When this trip/move/uprooting/change/career slaying decision was still just a possibility, people were fond of telling me it sounded like a good idea – if we were in our 20s and had no kids. I wondered at this kind of reaction. Sooooo, the message we want to pass on to our children is stay safe at any cost? If you are unsatisfied, settle. Don't take any risks, and don't do anything hard. When we tell my mother-in-law that Mike can work remotely for his California job through the rest of the year and she says, “And then what??” I expect it. Fear is a mighty and pervasive companion. But, let me put out a mild advisory to the rest of you. Think about what drives your decisions.

As we approach Massachusetts, I grow more and more melancholy. Because trite metaphor follows me like gum on a shoe, there are storm clouds hanging in the sky.

It rained all night last night. Quiet at first, then the trees grew heavy holding too much to themselves and opened their arms to share. And the lightning came.
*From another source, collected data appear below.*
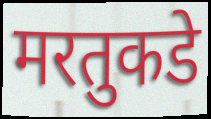
मरतुकडे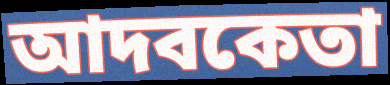
আদবকেতা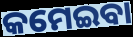
କମେଇବାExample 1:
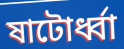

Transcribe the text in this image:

ষাটোর্ধ্বা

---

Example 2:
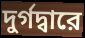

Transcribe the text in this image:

দুর্গদ্বারে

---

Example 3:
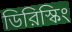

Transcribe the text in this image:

ডিরিস্কিং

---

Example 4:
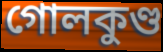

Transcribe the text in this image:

গোলকুণ্ড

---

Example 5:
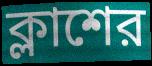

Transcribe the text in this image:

ক্লাশের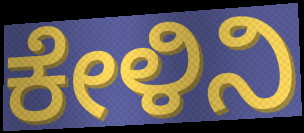
ಕೇಳಿನಿ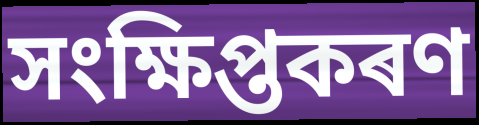
সংক্ষিপ্তকৰণ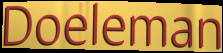
Doeleman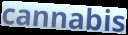
cannabis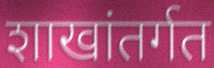
शाखांतर्गत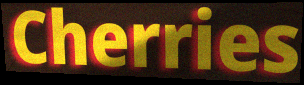
CherriesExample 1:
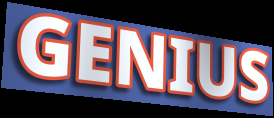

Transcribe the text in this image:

GENIUS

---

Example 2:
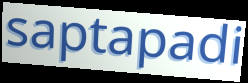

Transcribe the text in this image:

saptapadi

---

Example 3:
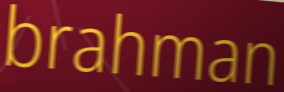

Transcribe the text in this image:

brahman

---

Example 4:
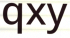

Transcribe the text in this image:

qxy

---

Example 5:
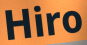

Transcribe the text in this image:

Hiro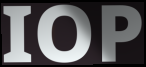
IOP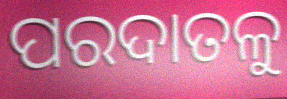
ପରଦାତଳୁ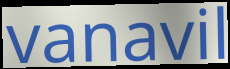
vanavil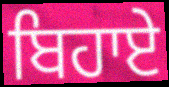
ਬਿਹਾਏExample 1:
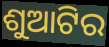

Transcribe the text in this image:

ଶୁଆଟିର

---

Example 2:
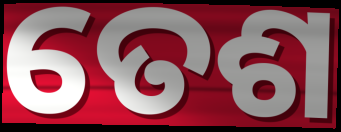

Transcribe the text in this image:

ତେଶ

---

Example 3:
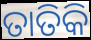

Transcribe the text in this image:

ତାତିକି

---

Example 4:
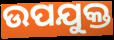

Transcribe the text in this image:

ଉପଯୁକ୍ତ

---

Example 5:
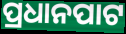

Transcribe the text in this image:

Isaac, who sleeps on the “second floor” of the van, under the canvas pop up part was not at all in favor of the weather. He and Mike traded places, so I had my little guy with me and in need of cuddles. Hannah – his bedtime lovey – was afraid too, he told me. His tooth was loose and he was afraid of swallowing it in his sleep. So many fears piling up, coming to roost with just this sound of water, the sky giving back.

So often gifts are misconstrued as threats, as if in each of us there lies a Trojan horse waiting to spring terror onto us. Way back in Sedona, when Emily got out and was sitting out of sight on top of the van transmission for three hours and Isaac had to go to bed without knowing if his beloved cat was ever coming back, I told him some secrets of a philosophy I'd been introduced to myself relatively recently. It was time for me to try them out on someone else. I told him that the Universe is kind and wants to help us. That there is more good than “bad” in the world.

He stopped sobbing for a moment and asked me, startled, “There is??” Maybe he believed me. I can hope. Maybe I believed me, too.

I really must thank all the friends that put us up and put up with us along the way -- Christine, Heather, Mark, Sheila & Paul, Lisa & Scott, Barb & Chris, and John. We love you guys and we miss everyone back in MRY!!


Daryl said...

Its been a long trek and I think there's a book in this .. I really do

Kitty said...

Thanks for reading, Daryl. Maybe the book will emerge...I fear it may be when this baby is graduating high school though...Must find writing time.